The doctor was eyeing her beaming face with bemusement. He must think she was a complete lunatic, crying one minute and then exuberant to the point of near-derangement in the next. Hey, that was hormones for you, though, right? At least she had a good excuse for her mad behaviour. ‘So if you’ve got any further questions?’ he asked.
She shook her head because she had three different pregnancy books at home, plus the entire Internet at her disposal, and of course she had been here before.
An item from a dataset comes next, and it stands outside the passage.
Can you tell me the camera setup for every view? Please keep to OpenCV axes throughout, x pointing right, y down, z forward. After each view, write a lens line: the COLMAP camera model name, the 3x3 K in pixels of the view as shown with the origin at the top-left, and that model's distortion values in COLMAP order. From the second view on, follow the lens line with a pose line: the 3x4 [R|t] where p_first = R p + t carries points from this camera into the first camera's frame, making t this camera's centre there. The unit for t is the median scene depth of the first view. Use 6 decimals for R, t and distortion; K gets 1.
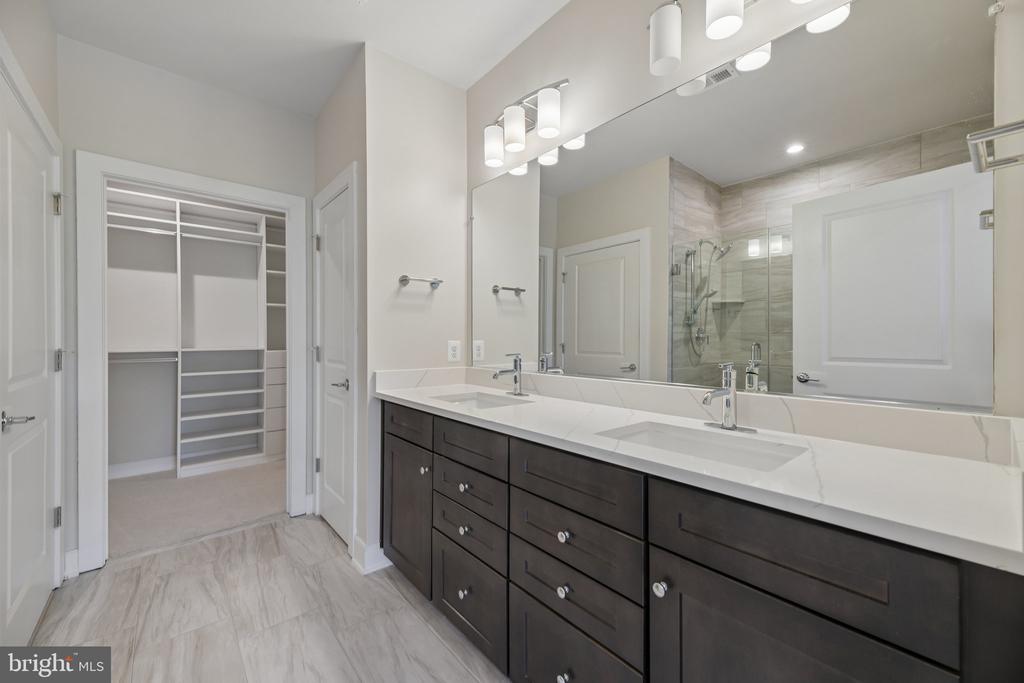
lens RADIAL K [[409.1, 0, 519.6], [0, 409.1, 342.4], [0, 0, 1]] dist [0.015002, -0.002014]
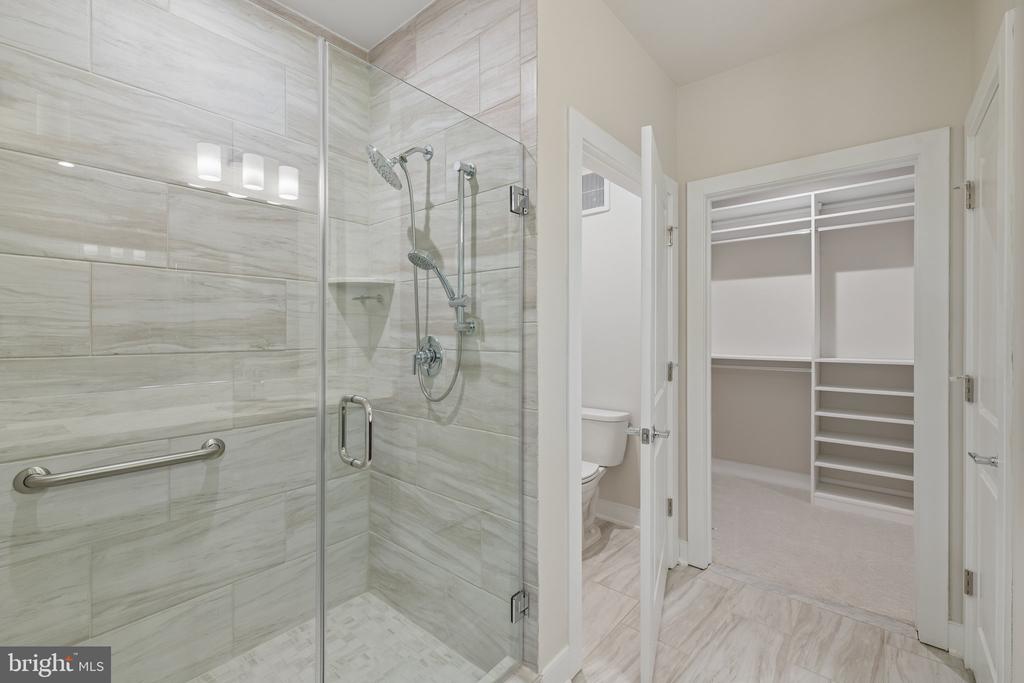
lens RADIAL K [[437.8, 0, 511.0], [0, 437.8, 332.9], [0, 0, 1]] dist [0.002946, -0.000421]
pose [[0.149394, 0.001618, -0.988776, 0.018474], [-0.008428, 0.999964, 0.000363, -0.043595], [0.988742, 0.008279, 0.149403, 0.264367]]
And then she sobered up almost completely, because yes, she had been here before, and it had gone wrong every time so far. Who was to say this wouldn’t happen again? Who was to say there wouldn’t be a further cruel twist yet to come, that her hope wouldn’t be doused with another low, digging pain and blood in her knickers, that this wouldn’t all end in further heartbreak? ‘I think I’ve got everything I need,’ she replied. ‘Thanks. Very much.’